### EXERCISE DIRECTIONS
Please write out every line of the data below word for word, with no changes.

##########

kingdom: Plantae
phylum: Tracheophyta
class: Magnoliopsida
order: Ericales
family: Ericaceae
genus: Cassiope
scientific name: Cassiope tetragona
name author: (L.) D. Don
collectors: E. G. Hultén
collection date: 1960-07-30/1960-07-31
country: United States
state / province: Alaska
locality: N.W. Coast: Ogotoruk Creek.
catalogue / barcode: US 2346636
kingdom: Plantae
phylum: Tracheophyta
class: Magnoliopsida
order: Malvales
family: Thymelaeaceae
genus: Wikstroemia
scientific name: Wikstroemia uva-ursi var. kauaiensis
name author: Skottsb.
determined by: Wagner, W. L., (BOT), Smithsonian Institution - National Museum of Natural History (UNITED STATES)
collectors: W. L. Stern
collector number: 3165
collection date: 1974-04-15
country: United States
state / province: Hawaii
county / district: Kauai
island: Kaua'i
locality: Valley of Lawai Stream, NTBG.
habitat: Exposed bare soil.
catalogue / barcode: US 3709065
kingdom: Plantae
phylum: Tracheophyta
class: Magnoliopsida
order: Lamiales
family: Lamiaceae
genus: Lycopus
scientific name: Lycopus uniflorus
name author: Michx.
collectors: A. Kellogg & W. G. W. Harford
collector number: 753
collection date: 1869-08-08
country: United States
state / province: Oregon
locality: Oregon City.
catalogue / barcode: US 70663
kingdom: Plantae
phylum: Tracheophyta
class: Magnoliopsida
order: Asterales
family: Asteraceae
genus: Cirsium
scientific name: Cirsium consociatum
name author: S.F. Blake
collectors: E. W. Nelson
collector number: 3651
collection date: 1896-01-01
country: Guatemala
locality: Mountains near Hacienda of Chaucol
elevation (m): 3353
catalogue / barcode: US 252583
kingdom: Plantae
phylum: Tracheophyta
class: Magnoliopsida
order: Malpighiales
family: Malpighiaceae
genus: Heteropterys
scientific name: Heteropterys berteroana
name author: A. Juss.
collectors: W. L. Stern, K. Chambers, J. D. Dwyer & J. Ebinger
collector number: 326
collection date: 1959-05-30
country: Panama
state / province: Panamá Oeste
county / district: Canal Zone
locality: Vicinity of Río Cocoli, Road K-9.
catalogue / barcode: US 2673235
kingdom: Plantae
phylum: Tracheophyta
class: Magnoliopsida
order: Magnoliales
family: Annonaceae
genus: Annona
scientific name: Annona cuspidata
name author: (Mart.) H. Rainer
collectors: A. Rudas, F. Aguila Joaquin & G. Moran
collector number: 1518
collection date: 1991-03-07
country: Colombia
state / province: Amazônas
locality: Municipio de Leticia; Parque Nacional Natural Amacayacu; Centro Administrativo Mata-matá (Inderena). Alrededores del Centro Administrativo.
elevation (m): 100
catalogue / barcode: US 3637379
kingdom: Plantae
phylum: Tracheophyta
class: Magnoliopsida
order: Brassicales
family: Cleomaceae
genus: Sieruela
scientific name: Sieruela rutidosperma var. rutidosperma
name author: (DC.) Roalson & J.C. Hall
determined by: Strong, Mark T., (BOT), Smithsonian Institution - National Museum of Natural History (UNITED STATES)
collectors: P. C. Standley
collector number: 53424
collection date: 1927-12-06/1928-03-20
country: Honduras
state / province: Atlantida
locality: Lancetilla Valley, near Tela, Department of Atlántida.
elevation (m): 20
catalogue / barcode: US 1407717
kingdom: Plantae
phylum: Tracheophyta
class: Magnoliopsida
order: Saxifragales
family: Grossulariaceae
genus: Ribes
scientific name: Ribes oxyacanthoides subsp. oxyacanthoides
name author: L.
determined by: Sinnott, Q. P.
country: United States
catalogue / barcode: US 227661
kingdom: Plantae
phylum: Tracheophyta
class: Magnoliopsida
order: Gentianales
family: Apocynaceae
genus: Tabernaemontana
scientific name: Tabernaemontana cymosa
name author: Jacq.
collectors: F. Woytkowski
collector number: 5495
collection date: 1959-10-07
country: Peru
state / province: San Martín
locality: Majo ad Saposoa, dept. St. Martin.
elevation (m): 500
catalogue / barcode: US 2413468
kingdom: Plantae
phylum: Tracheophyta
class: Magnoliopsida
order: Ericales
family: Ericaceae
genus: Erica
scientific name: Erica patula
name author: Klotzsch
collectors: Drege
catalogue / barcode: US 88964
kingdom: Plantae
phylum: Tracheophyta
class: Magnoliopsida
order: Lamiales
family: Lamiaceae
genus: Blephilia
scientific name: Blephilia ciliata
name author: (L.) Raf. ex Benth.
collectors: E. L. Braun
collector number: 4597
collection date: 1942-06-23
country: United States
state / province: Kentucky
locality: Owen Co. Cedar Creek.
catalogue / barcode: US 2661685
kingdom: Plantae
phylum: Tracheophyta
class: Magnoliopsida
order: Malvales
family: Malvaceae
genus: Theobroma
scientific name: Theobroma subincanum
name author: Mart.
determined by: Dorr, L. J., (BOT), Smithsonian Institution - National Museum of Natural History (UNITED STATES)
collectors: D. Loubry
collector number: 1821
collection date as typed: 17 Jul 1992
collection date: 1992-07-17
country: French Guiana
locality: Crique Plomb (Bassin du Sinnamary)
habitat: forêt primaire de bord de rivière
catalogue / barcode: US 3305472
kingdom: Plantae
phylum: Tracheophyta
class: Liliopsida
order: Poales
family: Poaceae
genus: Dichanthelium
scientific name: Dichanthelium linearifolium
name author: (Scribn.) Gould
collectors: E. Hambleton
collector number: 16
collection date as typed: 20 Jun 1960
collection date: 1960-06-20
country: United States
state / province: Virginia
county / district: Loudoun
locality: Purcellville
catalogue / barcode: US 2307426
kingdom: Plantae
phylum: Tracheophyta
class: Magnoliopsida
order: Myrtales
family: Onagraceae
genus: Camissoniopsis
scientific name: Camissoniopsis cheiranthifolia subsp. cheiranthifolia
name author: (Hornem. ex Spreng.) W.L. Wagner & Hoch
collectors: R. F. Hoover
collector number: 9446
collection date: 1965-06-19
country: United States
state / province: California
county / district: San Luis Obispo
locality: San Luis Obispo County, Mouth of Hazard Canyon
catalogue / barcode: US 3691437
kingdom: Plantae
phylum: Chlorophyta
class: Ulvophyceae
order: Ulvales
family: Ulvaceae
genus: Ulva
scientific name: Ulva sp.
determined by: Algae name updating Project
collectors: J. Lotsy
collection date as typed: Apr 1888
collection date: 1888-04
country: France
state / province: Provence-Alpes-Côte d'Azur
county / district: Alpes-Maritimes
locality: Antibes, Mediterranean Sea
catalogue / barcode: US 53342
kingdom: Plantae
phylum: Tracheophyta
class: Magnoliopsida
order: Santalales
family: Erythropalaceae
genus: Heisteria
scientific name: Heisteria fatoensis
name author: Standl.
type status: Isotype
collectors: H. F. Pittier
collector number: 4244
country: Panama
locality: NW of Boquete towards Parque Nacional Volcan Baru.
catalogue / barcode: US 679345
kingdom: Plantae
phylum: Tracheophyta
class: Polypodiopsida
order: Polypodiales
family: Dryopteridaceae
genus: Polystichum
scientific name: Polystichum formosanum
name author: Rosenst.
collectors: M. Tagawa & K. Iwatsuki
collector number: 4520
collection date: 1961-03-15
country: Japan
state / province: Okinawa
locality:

##########

### EXERCISE RESULT
kingdom: Plantae
phylum: Tracheophyta
class: Magnoliopsida
order: Ericales
family: Ericaceae
genus: Cassiope
scientific name: Cassiope tetragona
name author: (L.) D. Don
collectors: E. G. Hultén
collection date: 1960-07-30/1960-07-31
country: United States
state / province: Alaska
locality: N.W. Coast: Ogotoruk Creek.
catalogue / barcode: US 2346636
kingdom: Plantae
phylum: Tracheophyta
class: Magnoliopsida
order: Malvales
family: Thymelaeaceae
genus: Wikstroemia
scientific name: Wikstroemia uva-ursi var. kauaiensis
name author: Skottsb.
determined by: Wagner, W. L., (BOT), Smithsonian Institution - National Museum of Natural History (UNITED STATES)
collectors: W. L. Stern
collector number: 3165
collection date: 1974-04-15
country: United States
state / province: Hawaii
county / district: Kauai
island: Kaua'i
locality: Valley of Lawai Stream, NTBG.
habitat: Exposed bare soil.
catalogue / barcode: US 3709065
kingdom: Plantae
phylum: Tracheophyta
class: Magnoliopsida
order: Lamiales
family: Lamiaceae
genus: Lycopus
scientific name: Lycopus uniflorus
name author: Michx.
collectors: A. Kellogg & W. G. W. Harford
collector number: 753
collection date: 1869-08-08
country: United States
state / province: Oregon
locality: Oregon City.
catalogue / barcode: US 70663
kingdom: Plantae
phylum: Tracheophyta
class: Magnoliopsida
order: Asterales
family: Asteraceae
genus: Cirsium
scientific name: Cirsium consociatum
name author: S.F. Blake
collectors: E. W. Nelson
collector number: 3651
collection date: 1896-01-01
country: Guatemala
locality: Mountains near Hacienda of Chaucol
elevation (m): 3353
catalogue / barcode: US 252583
kingdom: Plantae
phylum: Tracheophyta
class: Magnoliopsida
order: Malpighiales
family: Malpighiaceae
genus: Heteropterys
scientific name: Heteropterys berteroana
name author: A. Juss.
collectors: W. L. Stern, K. Chambers, J. D. Dwyer & J. Ebinger
collector number: 326
collection date: 1959-05-30
country: Panama
state / province: Panamá Oeste
county / district: Canal Zone
locality: Vicinity of Río Cocoli, Road K-9.
catalogue / barcode: US 2673235
kingdom: Plantae
phylum: Tracheophyta
class: Magnoliopsida
order: Magnoliales
family: Annonaceae
genus: Annona
scientific name: Annona cuspidata
name author: (Mart.) H. Rainer
collectors: A. Rudas, F. Aguila Joaquin & G. Moran
collector number: 1518
collection date: 1991-03-07
country: Colombia
state / province: Amazônas
locality: Municipio de Leticia; Parque Nacional Natural Amacayacu; Centro Administrativo Mata-matá (Inderena). Alrededores del Centro Administrativo.
elevation (m): 100
catalogue / barcode: US 3637379
kingdom: Plantae
phylum: Tracheophyta
class: Magnoliopsida
order: Brassicales
family: Cleomaceae
genus: Sieruela
scientific name: Sieruela rutidosperma var. rutidosperma
name author: (DC.) Roalson & J.C. Hall
determined by: Strong, Mark T., (BOT), Smithsonian Institution - National Museum of Natural History (UNITED STATES)
collectors: P. C. Standley
collector number: 53424
collection date: 1927-12-06/1928-03-20
country: Honduras
state / province: Atlantida
locality: Lancetilla Valley, near Tela, Department of Atlántida.
elevation (m): 20
catalogue / barcode: US 1407717
kingdom: Plantae
phylum: Tracheophyta
class: Magnoliopsida
order: Saxifragales
family: Grossulariaceae
genus: Ribes
scientific name: Ribes oxyacanthoides subsp. oxyacanthoides
name author: L.
determined by: Sinnott, Q. P.
country: United States
catalogue / barcode: US 227661
kingdom: Plantae
phylum: Tracheophyta
class: Magnoliopsida
order: Gentianales
family: Apocynaceae
genus: Tabernaemontana
scientific name: Tabernaemontana cymosa
name author: Jacq.
collectors: F. Woytkowski
collector number: 5495
collection date: 1959-10-07
country: Peru
state / province: San Martín
locality: Majo ad Saposoa, dept. St. Martin.
elevation (m): 500
catalogue / barcode: US 2413468
kingdom: Plantae
phylum: Tracheophyta
class: Magnoliopsida
order: Ericales
family: Ericaceae
genus: Erica
scientific name: Erica patula
name author: Klotzsch
collectors: Drege
catalogue / barcode: US 88964
kingdom: Plantae
phylum: Tracheophyta
class: Magnoliopsida
order: Lamiales
family: Lamiaceae
genus: Blephilia
scientific name: Blephilia ciliata
name author: (L.) Raf. ex Benth.
collectors: E. L. Braun
collector number: 4597
collection date: 1942-06-23
country: United States
state / province: Kentucky
locality: Owen Co. Cedar Creek.
catalogue / barcode: US 2661685
kingdom: Plantae
phylum: Tracheophyta
class: Magnoliopsida
order: Malvales
family: Malvaceae
genus: Theobroma
scientific name: Theobroma subincanum
name author: Mart.
determined by: Dorr, L. J., (BOT), Smithsonian Institution - National Museum of Natural History (UNITED STATES)
collectors: D. Loubry
collector number: 1821
collection date as typed: 17 Jul 1992
collection date: 1992-07-17
country: French Guiana
locality: Crique Plomb (Bassin du Sinnamary)
habitat: forêt primaire de bord de rivière
catalogue / barcode: US 3305472
kingdom: Plantae
phylum: Tracheophyta
class: Liliopsida
order: Poales
family: Poaceae
genus: Dichanthelium
scientific name: Dichanthelium linearifolium
name author: (Scribn.) Gould
collectors: E. Hambleton
collector number: 16
collection date as typed: 20 Jun 1960
collection date: 1960-06-20
country: United States
state / province: Virginia
county / district: Loudoun
locality: Purcellville
catalogue / barcode: US 2307426
kingdom: Plantae
phylum: Tracheophyta
class: Magnoliopsida
order: Myrtales
family: Onagraceae
genus: Camissoniopsis
scientific name: Camissoniopsis cheiranthifolia subsp. cheiranthifolia
name author: (Hornem. ex Spreng.) W.L. Wagner & Hoch
collectors: R. F. Hoover
collector number: 9446
collection date: 1965-06-19
country: United States
state / province: California
county / district: San Luis Obispo
locality: San Luis Obispo County, Mouth of Hazard Canyon
catalogue / barcode: US 3691437
kingdom: Plantae
phylum: Chlorophyta
class: Ulvophyceae
order: Ulvales
family: Ulvaceae
genus: Ulva
scientific name: Ulva sp.
determined by: Algae name updating Project
collectors: J. Lotsy
collection date as typed: Apr 1888
collection date: 1888-04
country: France
state / province: Provence-Alpes-Côte d'Azur
county / district: Alpes-Maritimes
locality: Antibes, Mediterranean Sea
catalogue / barcode: US 53342
kingdom: Plantae
phylum: Tracheophyta
class: Magnoliopsida
order: Santalales
family: Erythropalaceae
genus: Heisteria
scientific name: Heisteria fatoensis
name author: Standl.
type status: Isotype
collectors: H. F. Pittier
collector number: 4244
country: Panama
locality: NW of Boquete towards Parque Nacional Volcan Baru.
catalogue / barcode: US 679345
kingdom: Plantae
phylum: Tracheophyta
class: Polypodiopsida
order: Polypodiales
family: Dryopteridaceae
genus: Polystichum
scientific name: Polystichum formosanum
name author: Rosenst.
collectors: M. Tagawa & K. Iwatsuki
collector number: 4520
collection date: 1961-03-15
country: Japan
state / province: Okinawa
locality:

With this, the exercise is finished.